How to Write a Book Review critical book review is not a book report or a summary. It is basically a reaction paper in which you point out strengths and weaknesses of the material, and how it helps -- or misleads you -- in understanding the content of your course. Here's a general outline to follow in order for you to take adequate notes as you read your book: A. Selection's topic, author and author's background Questions to ask: Who is this author? Is he or she considered an expert in this topic? (Click here to find out how to search for information on an author. ) Does the author's background, time, or place affect the conclusions reached? do you find an obvious bias? What is the author's point of view or frame of reference (usually found in the introduction or opening paragraphs)? B. Selection's thesis and specific examples from the text.

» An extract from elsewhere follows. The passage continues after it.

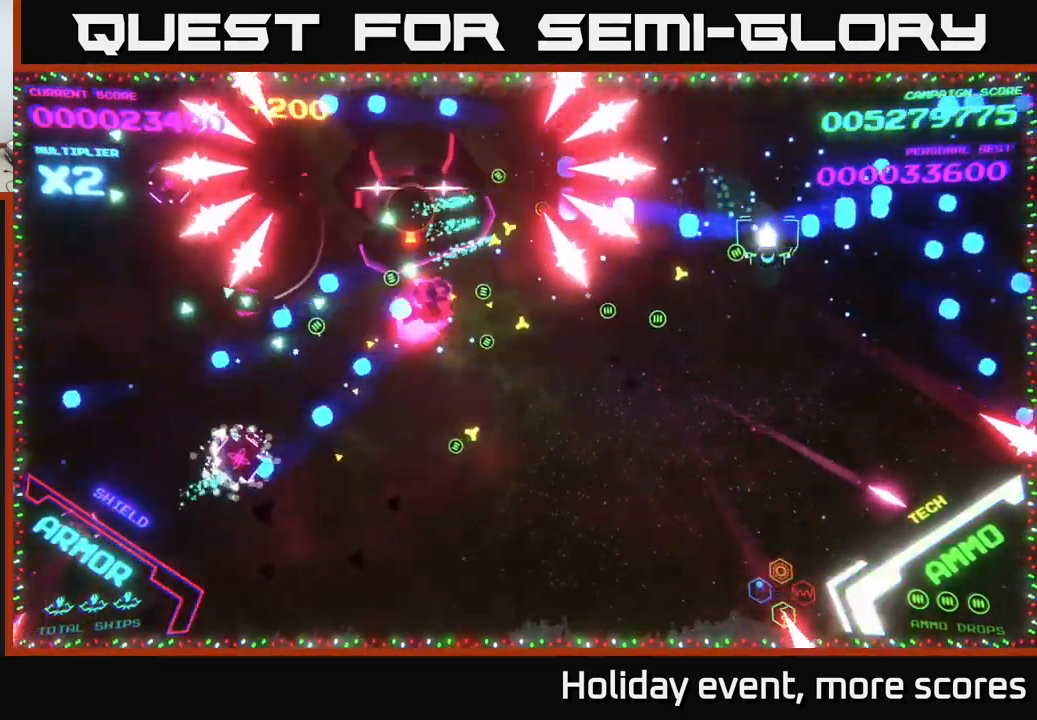
{"buttons": [], "left_stick": "up-left", "right_stick": "center", "events": [[200, "B", "up"], [267, "left_stick", "down-left"], [350, "B", "down"], [467, "left_stick", "up-left"], [500, "B", "up"]]}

Questions to ask: What is the author's major hypothesis; what's the purpose for writing this paper -- what's the hook? What are the most important pieces of evidence to support it? C. Your (and / or other reviewers') objections / contrary views. Questions to ask: What is the quality of the evidence -- convincing? adequate? are the sources recognized by others in the field? Are there other works on the same or a similar topic? Does any of the author's information (or conclusion) conflict with other books you " ve read, courses you " ve taken or just previous assumptions you had of the subject? How might you resolve any conflict? D. Selection's impact on you and other potential readers. Questions to ask: Were any previous ideas you had on this subject changed or abandoned due to this book? were they reinforced? Would you recommend this book or article to others? Why?